Çanakkale’de öğrenim gören Üniversiteli gençler öyle bir düşünce ile harekete geçmişler ki, alkışlamamak, duygulanmamak elde değil.
İnsan elbette düşünen bir canlı. Düşünce, bazen işsiz başa iş çıkarsa da, böyle düşünceye can kurban….
Hafta sonunda, gelecek kurabilmek adına önemli bir sınav veren ülke genelindeki milyonlardan Çanakkale’ de ki küçük bir bölüm, öyle bir düşüncenin içine ortak edildi ki, bu sayede güldürecekleri yüzlerden belki o anda habersizlerdi.
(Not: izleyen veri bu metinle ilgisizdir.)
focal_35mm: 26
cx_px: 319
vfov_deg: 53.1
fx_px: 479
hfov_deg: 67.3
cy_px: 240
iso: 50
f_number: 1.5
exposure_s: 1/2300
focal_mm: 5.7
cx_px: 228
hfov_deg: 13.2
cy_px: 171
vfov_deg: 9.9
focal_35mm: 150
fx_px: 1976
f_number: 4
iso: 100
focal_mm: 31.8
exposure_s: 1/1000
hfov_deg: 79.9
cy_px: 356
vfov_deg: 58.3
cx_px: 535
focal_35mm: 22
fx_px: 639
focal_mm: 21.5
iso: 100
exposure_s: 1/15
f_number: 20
E-posta adresime gelen bir etkinliği anlatır bilgi notunda;
“Öğrencilerim anlamlı bir çalışmaya imza attılar. KPSS çıkışı insanlara yalvara yakara ellerindeki kalem, silgi ve kalem traşları topladı. Bunları önümüzdeki günlerde köylere götürüyoruz.
Eğer bu çabamızı haber yaparsanız çok memnun oluruz. Yaptığınız haberleri arşivliyor, çoğaltıyor ve öğrencilerimizin dosyalarına ekletiyorum. Böylelikle mezun olduklarında yaptıkları çalışmaları gösterebilecek ve rakiplerinin önüne geçebileceklerdir. İlginize teşekkürler” diyordu bir ses.
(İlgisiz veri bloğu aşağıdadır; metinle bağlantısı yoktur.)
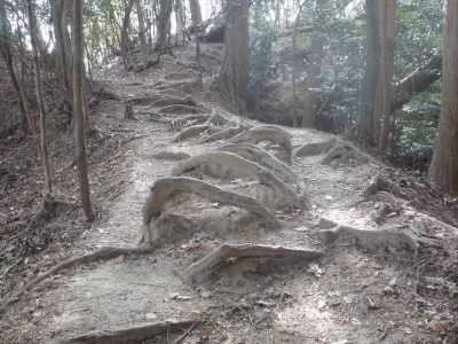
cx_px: 229
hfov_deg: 49.0
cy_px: 172
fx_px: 503
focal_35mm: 38
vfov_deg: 37.7
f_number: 4.2
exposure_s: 1/60
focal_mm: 6.9
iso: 800
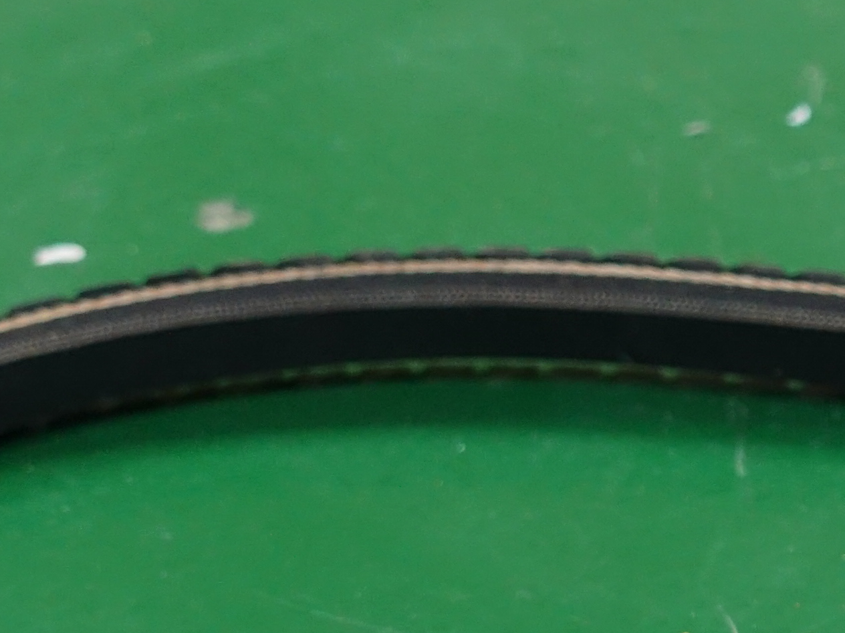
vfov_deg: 11.4
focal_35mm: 129
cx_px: 1207
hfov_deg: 14.4
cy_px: 575
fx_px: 3149
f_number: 2.5
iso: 800
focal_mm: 11.45
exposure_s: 1/25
O’ndan bahsederken ses diyorum, çünkü o’nun sesi on binlerce Çanakkale’ linin bir çok kez duyduğu da ondan.
Çanakkale Onsekiz Mart Üniversitesi (ÇOMÜ) öğertim elemanı Gökhan Bayram’ dan bahsediyorum. Kentte bir çok etkinlik ve özel anlam taşıyan projenin sunuculuğunu yaptığına tanık olmayan yoktur. Daha doğrusu o’nun sesinden sunumları duymayan…
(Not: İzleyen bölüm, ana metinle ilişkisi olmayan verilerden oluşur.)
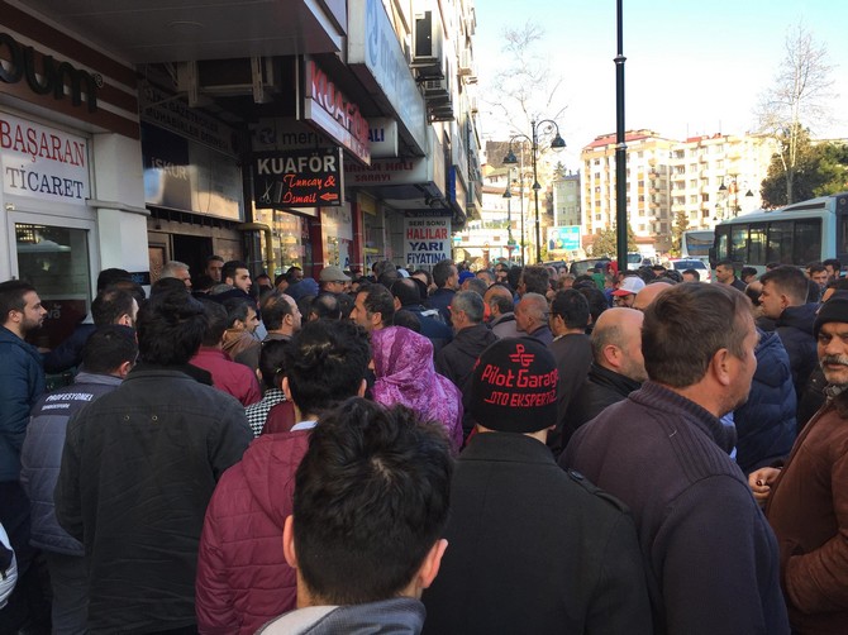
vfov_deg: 48.2
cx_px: 424
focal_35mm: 29
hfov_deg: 61.7
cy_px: 318
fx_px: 710
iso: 32
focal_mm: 4.15
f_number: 2.2
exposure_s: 1/321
İşte o ses’ in, Akademik danışmanlığını yaptığı ÇOMÜ Halkla İlişkiler topluluğu öğrencileri bir olmuşlar, bir düşünmüşler ve bir örnek davranışa imzalarını atmışlar. Hemi de, o bir önemli düşünceye dahil ettikleri binlerce Çanakkaleli ile bir ilke de imza atmışlar.
Bu güne değin, defalarca kez gerçekleşen çeşitli benzer sınavlarda bu örnek proje gerçekleşmiş olsaydı, belki de bu gün istenmeden bu anlamlı projeye iştirak olunurdu.
Bence bu örnek düşünceyi Türkiye geneline yaymalı ve köy çocuklarımızı bir şekilde mutlu etmeliyiz. Derler ya, ‘yarım elma, gönül alma’ kim istemez ki böyle bir elmanın yarısı olmamayı.
Çok uzatmadan, geleyim bir olup, bir düşünülen ve birilerini de köy çocuklarımızı mutlu etmek adına birleştiren o düşünceye.
ÇOMÜ’ lü gençler, hafta sonu tatil gününde dinlenmeyip, haftanın stresini atmaya yönelik bir özel etkinliğe dahil olmayıp, köy çocukları için çalışmışlar.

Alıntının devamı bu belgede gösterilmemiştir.